High frequency ultrasound can also be used to study diffuse cutaneous conditions. Among them, ultrasound can provide a valid morphologic representation of psoriatic skin lesions and it is also a noninvasive and accurate method for evaluating the therapeutic efficacy of antipsoriatic drugs. In scleroderma, sonographic findings vary depending on disease activity and the patterns vary; therefore, 22 MHz probes may also prove useful over the other instrumental tools to monitor the disease course and treatment efficacy in focal scleroderma. Other potential applications include allergic dermatitis, nodular erythema, dermatomyosis, sarcoidosis, lymphedema of the limbs and allergologic conditions. Ultrasound can also be used in monitoring the response to or complications of topic drugs administration, and in the follow-up of focal burns.

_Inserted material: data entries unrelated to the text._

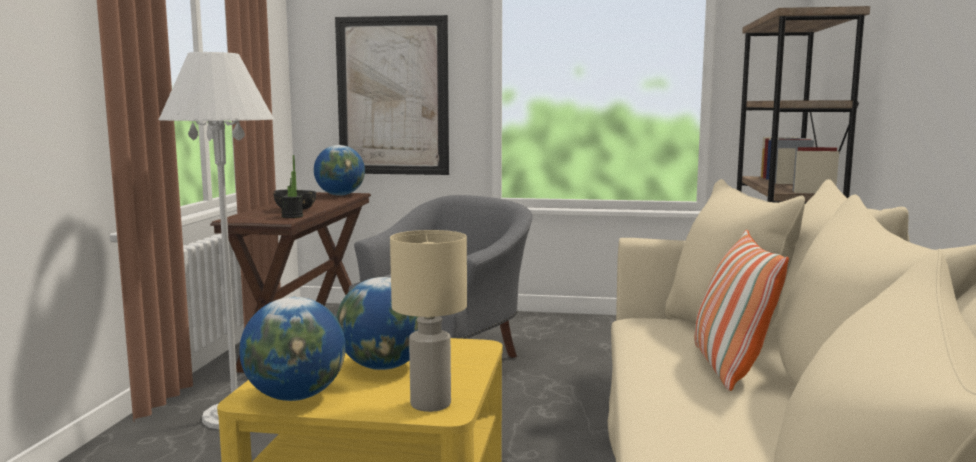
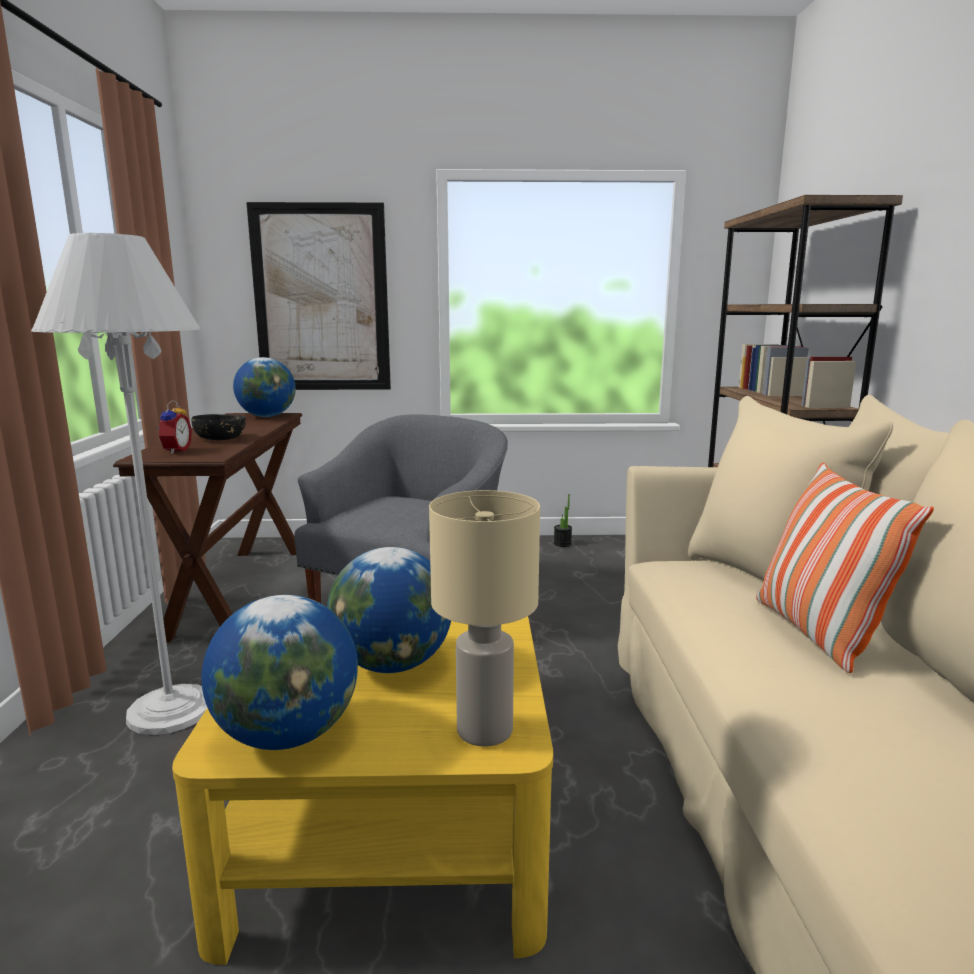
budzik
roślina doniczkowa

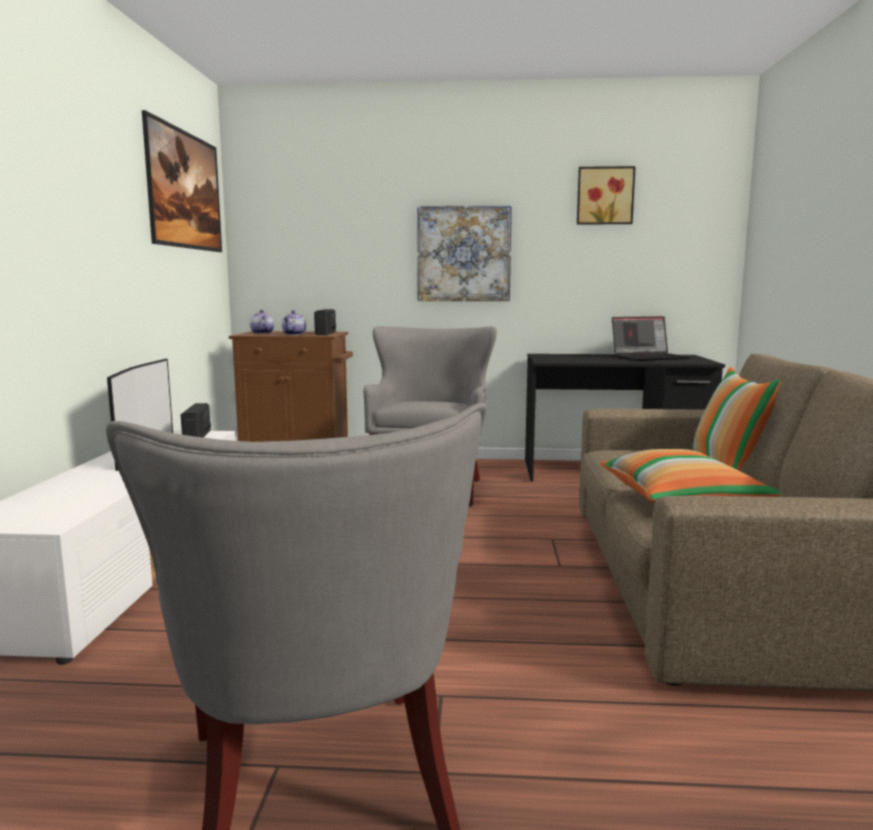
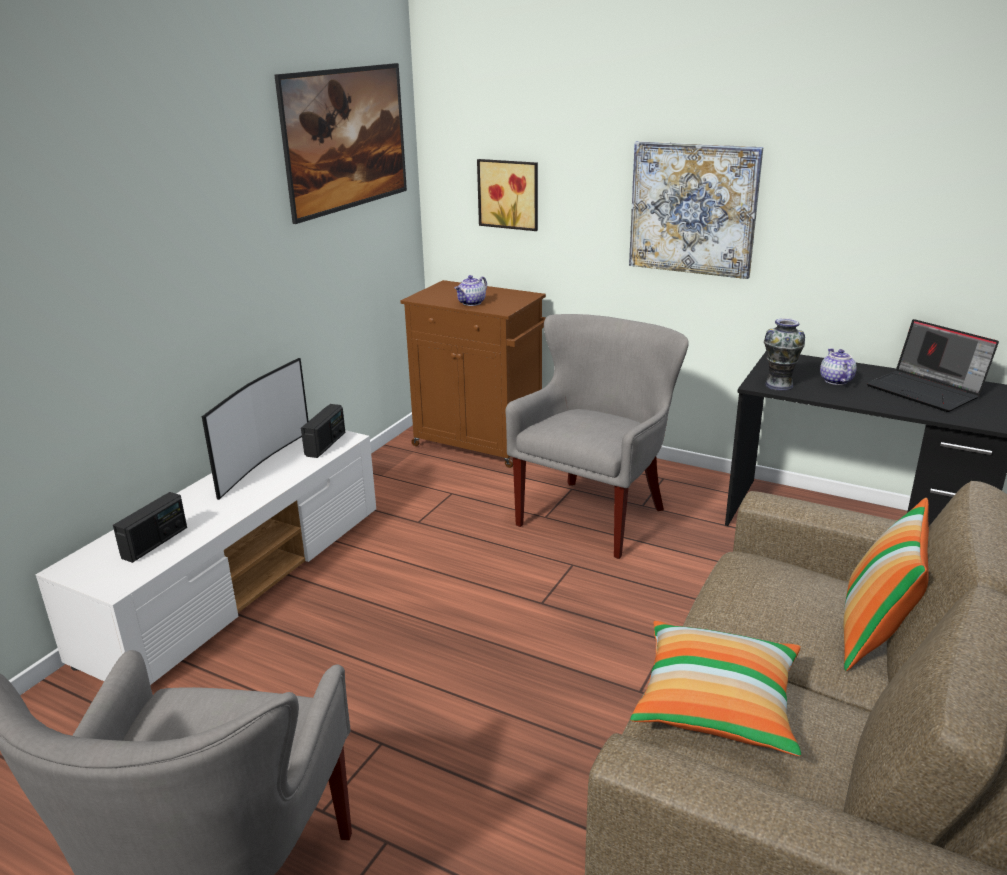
radio (1st from left)
obraz (2nd from left)
wazon
imbryk (2nd from left)
laptop

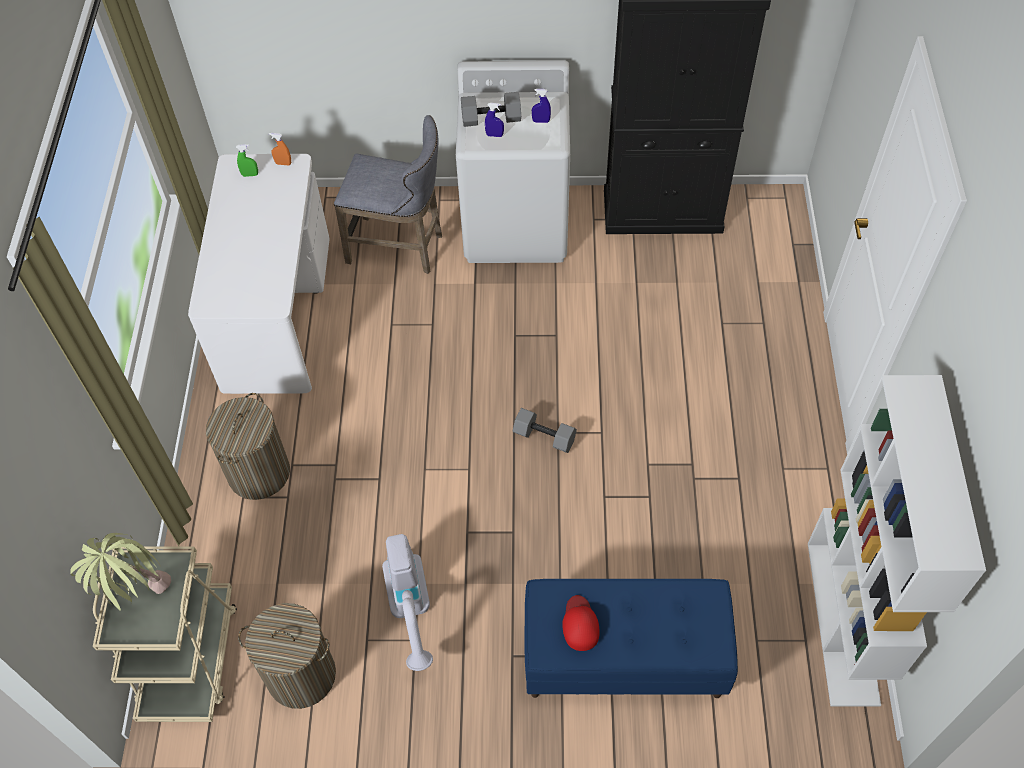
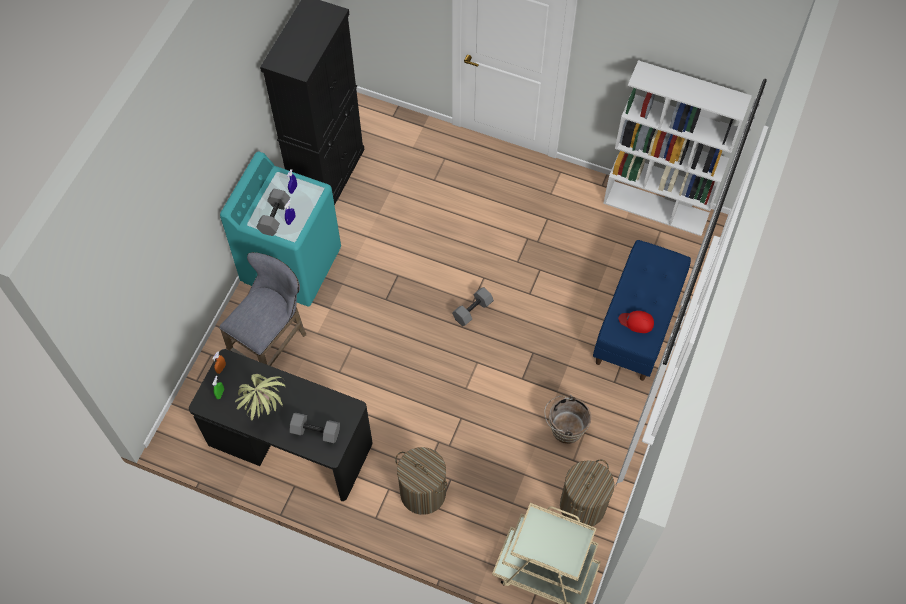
biurko (czarny)
pralka (turkusowy)
roślina doniczkowa
hantel (szary) (2nd from left)
wiadro (brązowy)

CONCLUSION: High frequency ultrasound can provide a reliable morphologic representation of skin lesions but it is also an accurate noninvasive tool for monitoring the therapeutic efficacy of drugs administration in focal or diffuse diseases. The application of high frequency studies to dermatology is very challenging. Indeed, the very high frequency probes up to 22 MHz currently available are particularly useful for reliable studies. Contrast-enhanced color and power doppler are very promising techniques. Advancements in technology will improve the correlation of clinical with high frequency ultrasound findings in the assessment of several skin diseases.